I’m not a very talkative person, but I still find it difficult to live with self-diagnosed temporomandibular joint disorder (TMJ). Having looked up the symptoms online (hence the ‘self-diagnosed’), I’ve concluded that I only have an acute case of this particular joint disorder. People with TMJ commonly experience mild or chronic inflammation and pain in their jaw, usually characterized by a clicking or popping sound when opening and closing their mouths. That symptom is one I do not carry; however, Wikipedia tells me that I do, otherwise, suffer from this joint disorder.
Yawning, chewing, sometimes talking, sometimes GOING TO SLEEP hurts. I’m not too hard to please, but I am a girl who very much enjoys her cereal in the morning and at all other times of the day. And when I can’t open wide enough to fit a spoonful of Cap’n Crunch in my mouth, I become very upset.
My last cleaning at the dentist was lots of fun, too. “Open wide,” was the catchphrase of the day, and I had to sell my soul just to acquire the ability to unhinge my jaw for the hygienist.
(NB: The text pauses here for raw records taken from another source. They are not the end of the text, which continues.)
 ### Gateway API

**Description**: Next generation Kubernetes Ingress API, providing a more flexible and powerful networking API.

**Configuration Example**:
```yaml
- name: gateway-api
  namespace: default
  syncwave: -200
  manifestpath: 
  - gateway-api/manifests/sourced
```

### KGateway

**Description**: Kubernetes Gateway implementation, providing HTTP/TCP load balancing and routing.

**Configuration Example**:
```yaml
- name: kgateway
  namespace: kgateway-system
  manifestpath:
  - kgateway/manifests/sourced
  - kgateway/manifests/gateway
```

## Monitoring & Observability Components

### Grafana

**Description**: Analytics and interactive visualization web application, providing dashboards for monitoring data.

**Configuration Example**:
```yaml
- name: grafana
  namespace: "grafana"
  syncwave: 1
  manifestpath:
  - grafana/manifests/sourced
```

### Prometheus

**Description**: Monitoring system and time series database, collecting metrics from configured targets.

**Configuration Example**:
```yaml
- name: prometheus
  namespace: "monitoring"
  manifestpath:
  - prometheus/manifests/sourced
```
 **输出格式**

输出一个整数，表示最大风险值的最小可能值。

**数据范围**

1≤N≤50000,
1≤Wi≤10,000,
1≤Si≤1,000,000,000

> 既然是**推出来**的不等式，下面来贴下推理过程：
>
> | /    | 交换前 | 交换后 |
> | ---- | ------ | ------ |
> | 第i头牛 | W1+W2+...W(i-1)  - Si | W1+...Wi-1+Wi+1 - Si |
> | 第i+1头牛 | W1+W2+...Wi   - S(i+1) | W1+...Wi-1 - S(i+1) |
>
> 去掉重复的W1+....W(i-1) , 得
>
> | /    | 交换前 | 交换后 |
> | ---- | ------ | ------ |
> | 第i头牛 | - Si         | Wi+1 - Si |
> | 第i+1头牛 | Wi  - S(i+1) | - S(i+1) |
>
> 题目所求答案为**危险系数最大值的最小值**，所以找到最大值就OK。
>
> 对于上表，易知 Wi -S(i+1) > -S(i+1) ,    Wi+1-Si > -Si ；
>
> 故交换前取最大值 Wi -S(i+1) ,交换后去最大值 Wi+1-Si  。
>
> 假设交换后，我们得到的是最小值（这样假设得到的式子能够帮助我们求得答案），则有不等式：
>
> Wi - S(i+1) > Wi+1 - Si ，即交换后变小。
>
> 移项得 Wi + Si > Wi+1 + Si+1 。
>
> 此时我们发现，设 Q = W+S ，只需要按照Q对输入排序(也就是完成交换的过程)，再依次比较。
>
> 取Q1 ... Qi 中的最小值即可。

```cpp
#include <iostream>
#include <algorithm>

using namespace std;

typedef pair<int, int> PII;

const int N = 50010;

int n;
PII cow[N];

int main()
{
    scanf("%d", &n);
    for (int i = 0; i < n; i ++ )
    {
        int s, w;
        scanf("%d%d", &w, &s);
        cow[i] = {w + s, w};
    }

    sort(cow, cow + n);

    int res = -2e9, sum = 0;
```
And of course I had to take those annual x-rays where they stick that huge bar in your mouth and have you bite down on it until they take the picture (and of course something was wrong with the machine where I was left biting down for longer than necessary while she fixed the problem).
I withhold my pain from these people though because I fear surgery more than dealing with a joint disorder.
Thus, I find myself complaining a lot (like right now) with no intention of fixing the problem. Others tell me I don’t actually have TMJ, but I have almost all of the Wiki-symptoms. It’s either TMJ or Hypochondriasis, where one is preoccupied with fear of having a serious illness or disease and misinterprets bodily symptoms.
But I’m not preoccupied. I just want to eat cereal in peace.